*必做任務:*
A) 摘錄提到寶麗萊相機有什麼特點?
B) 請接續這段談利文斯頓寶麗萊照片的摘錄,從最後一句之後往下寫。

*摘錄:*
寶麗萊相機一個特點是機身輕巧,方便自拍。作品題材除了利文斯頓以外,還有他身邊的人,例如女朋友、家人、樂手和賣花婦人等等。當中,既有閒暇、旅行滑雪等生活平凡瑣事記錄,亦有婚禮等重要時光。作品中,除了他熟識的人外,也有很多不認識、但曾經接觸或擦身而過的陌生人。大部分照片,也是歡笑面孔,一個又一個有趣表情。到了晚期,也記載了他一些不愉快的經歷,例如接受化療後留下的大光頭、因癌症治療手術造成的傷疤,甚至是他臨終前的痛苦表情。

*原始資料:*
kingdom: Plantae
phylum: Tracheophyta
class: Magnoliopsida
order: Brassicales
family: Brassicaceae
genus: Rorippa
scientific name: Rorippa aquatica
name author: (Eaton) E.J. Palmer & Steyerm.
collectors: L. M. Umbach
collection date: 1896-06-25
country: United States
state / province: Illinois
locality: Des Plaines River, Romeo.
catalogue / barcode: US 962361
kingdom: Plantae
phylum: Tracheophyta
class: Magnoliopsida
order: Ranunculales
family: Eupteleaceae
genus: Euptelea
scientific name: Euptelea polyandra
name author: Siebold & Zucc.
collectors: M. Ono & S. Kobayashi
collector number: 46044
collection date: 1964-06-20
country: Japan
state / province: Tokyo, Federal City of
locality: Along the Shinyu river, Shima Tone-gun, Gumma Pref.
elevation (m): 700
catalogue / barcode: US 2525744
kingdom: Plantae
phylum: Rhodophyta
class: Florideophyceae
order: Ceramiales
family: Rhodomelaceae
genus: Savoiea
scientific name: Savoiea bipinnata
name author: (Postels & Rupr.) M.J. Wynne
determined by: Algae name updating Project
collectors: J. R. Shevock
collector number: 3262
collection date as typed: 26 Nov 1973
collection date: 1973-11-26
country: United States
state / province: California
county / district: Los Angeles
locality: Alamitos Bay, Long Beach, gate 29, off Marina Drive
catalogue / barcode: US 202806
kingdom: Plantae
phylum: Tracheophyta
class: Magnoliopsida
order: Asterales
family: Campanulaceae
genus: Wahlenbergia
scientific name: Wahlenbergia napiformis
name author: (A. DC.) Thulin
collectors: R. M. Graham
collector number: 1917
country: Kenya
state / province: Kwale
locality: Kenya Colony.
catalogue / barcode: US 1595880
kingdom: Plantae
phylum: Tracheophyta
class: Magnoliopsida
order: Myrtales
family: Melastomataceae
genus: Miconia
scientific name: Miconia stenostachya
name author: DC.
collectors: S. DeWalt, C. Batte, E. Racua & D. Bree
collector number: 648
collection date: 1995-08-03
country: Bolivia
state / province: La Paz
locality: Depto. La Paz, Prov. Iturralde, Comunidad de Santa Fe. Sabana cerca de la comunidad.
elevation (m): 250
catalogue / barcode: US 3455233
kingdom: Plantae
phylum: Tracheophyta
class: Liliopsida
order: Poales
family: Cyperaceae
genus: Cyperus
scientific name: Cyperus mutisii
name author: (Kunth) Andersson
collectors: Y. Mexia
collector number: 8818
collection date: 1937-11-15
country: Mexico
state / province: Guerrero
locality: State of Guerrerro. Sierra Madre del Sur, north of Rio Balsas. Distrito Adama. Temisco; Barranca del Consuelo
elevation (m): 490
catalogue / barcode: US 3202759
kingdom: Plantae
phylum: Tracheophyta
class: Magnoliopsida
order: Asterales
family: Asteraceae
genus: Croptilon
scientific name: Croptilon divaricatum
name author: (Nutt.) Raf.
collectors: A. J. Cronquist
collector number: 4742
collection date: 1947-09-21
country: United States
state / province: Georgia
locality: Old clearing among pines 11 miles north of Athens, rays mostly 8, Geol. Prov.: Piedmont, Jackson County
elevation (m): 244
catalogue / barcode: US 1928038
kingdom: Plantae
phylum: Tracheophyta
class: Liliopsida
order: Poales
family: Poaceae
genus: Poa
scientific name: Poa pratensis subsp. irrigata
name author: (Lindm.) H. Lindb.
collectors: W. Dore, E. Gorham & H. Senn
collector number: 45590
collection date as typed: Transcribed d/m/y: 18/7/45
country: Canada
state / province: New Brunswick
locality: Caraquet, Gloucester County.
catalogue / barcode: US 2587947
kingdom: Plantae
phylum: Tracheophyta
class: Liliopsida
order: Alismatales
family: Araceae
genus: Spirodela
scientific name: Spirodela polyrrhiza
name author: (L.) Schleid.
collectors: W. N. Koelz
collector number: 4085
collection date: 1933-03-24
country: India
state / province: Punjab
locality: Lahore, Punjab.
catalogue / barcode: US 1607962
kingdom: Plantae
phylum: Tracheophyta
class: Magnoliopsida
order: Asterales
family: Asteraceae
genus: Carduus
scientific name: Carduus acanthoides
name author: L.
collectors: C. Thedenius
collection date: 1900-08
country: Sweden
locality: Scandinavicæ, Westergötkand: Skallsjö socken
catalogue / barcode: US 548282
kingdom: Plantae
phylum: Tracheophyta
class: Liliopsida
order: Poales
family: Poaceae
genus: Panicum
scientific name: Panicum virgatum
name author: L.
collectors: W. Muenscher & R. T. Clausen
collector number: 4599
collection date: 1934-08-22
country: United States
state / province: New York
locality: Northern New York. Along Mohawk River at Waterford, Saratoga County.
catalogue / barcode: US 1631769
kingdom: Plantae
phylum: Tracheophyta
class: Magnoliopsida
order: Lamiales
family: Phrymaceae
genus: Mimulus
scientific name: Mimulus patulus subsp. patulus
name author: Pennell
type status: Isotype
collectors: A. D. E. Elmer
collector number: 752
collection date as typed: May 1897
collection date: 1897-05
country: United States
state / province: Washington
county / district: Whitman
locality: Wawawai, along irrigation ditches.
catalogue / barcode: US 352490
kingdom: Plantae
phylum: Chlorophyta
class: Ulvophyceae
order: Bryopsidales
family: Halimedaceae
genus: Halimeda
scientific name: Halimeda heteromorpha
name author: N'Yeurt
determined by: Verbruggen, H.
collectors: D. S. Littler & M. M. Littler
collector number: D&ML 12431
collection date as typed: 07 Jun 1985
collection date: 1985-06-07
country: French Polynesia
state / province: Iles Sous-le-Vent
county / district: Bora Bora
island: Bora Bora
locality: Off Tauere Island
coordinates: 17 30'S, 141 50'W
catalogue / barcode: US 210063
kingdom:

*回覆:*
A) 機身輕巧,方便自拍。

B)
這6,000多張照片,勝過千言萬語的自傳,巨細無遺地細說了他18年來的人生故事。但除了拍攝者和被拍者外,它還見證著具時代意義的歷史事件。1997年8月31日的一張作品,題材就是報道英國威爾斯王妃戴安娜撞車身亡的一份《紐約郵報》(New York Post)。其實,他整個拍攝行動的目標,原是以紐約骯髒危險城市為主題,例如污穢不堪的地鐵車廂。紐約是他學習以及工作的重要基地,但拍攝過程中,卻拍出自己和朋友的快樂歡愉。直至晚期的作品,紐約亦已慢慢變化成一個既繁榮,又清潔的大都會。而一直快樂的利文斯頓,亦逐漸被癌魔折磨,於1997年10月25日,他41歲生日當天被癌魔奪去。整個長達18年的拍攝行動,亦由這張遺照終告結束。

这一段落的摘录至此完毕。